Menteri P2MI Mukhtarudin langsung mengoordinasikan langkah perlindungan dan pemulangan dengan KJRI Tripoli. Ia menegaskan negara wajib hadir melindungi warganya tanpa memandang status keberangkatan.

AJ diketahui bekerja di Libya sejak Desember 2024. Dalam video yang beredar, ia mengaku mengalami tekanan psikologis dan ingin pulang. Kendala utamanya adalah kontrak kerja yang masih berlaku hingga 2027, sehingga pemutusan lebih awal berpotensi menimbulkan kewajiban denda.

Kepala Subdit Pelindungan WNI Kemlu, Subekti Yuni Andarini, mengatakan pihaknya terus berkoordinasi dengan otoritas Libya untuk mencari solusi terbaik. “Kami mencari formula agar korban bisa kembali dengan tetap menghormati regulasi di Libya,” ujarnya.

Mukhtarudin juga menginstruksikan jajarannya mengusut dugaan TPPO di balik pemberangkatan nonprosedural tersebut. Koordinasi dengan Satgas TPPO dan aparat penegak hukum akan diperkuat untuk membongkar jaringan perekrutan ilegal.

Ketua Jaringan Nusantara Peduli Migran (JNPM), Romadhon Jasn, menilai kasus AJ menjadi ujian bagi efektivitas pengawasan di lapangan.
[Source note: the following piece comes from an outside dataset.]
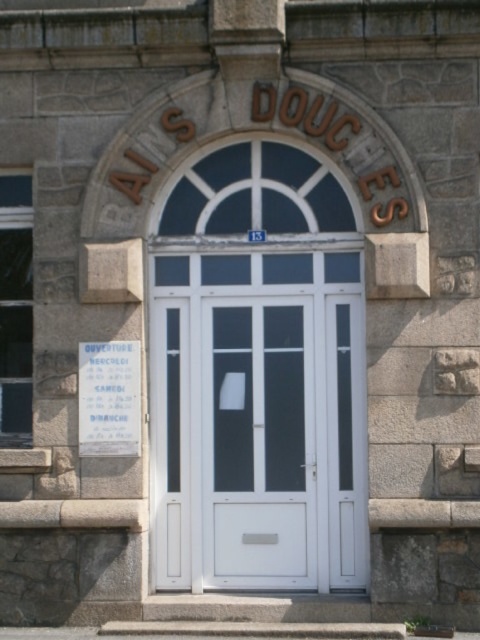
Is white matte door at center to the left of gray stone stairs at lower center from the viewer's perspective?

No, white matte door at center is not to the left of gray stone stairs at lower center.

Measure the distance between point [277,481] and camera.

They are 10.68 meters apart.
Menurutnya, kebijakan pusat sudah bergerak, tetapi eksekusi di daerah masih tertinggal.

“Yang dinanti bukan sekadar pemulangan. Tetapi bagaimana jajaran di bawah mulai dari desa, agen pemberangkatan, hingga pelabuhan menjalankan pengawasan secara konsisten. Ini soal perbaikan sistem di akar rumput, bukan hanya respons terhadap kasus yang viral,” ujar Romadhon kepada awak media, Jumat (3/7/2026).

Ia menyoroti lemahnya koordinasi antara pemerintah pusat dan daerah. Sepanjang 2026, JNPM mencatat puluhan kasus serupa dengan modus identik: janji gaji besar, dokumen dipalsukan, dan korban terjebak di negara tanpa perlindungan hukum. Menurut Romadhon, celah ini justru terjadi di tingkat teknis, bukan karena kurangnya komitmen dari pimpinan kementerian.

Romadhon mendorong pemerintah membentuk posko pengaduan di setiap desa sentra migran. Sosialisasi perlu diperluas, tidak hanya melalui spanduk di kantor desa. Petugas lapangan juga memerlukan pelatihan untuk mengenali modus TPPO sejak dini.

Ia menyampaikan apresiasi atas komitmen Menteri Mukhtarudin yang telah membuka ruang koordinasi dengan organisasi sipil. Namun ia menyoroti bahwa komunikasi kebijakan perlu diterjemahkan hingga ke pelabuhan dan bandara wilayah yang selama ini menjadi titik lemah pengawasan.

“Pak Menteri sudah membuka pintu. Kini giliran jajaran di daerah yang bergerak,” ujar Romadhon.

Kasus AJ menjadi ujian nyata bagi ekosistem pelindungan PMI. Menteri Mukhtarudin dinilai telah menunjukkan langkah yang tepat. Kini publik menanti konsistensi jajaran di bawah untuk mengikuti gerak cepat yang telah dicontohkan atasannya.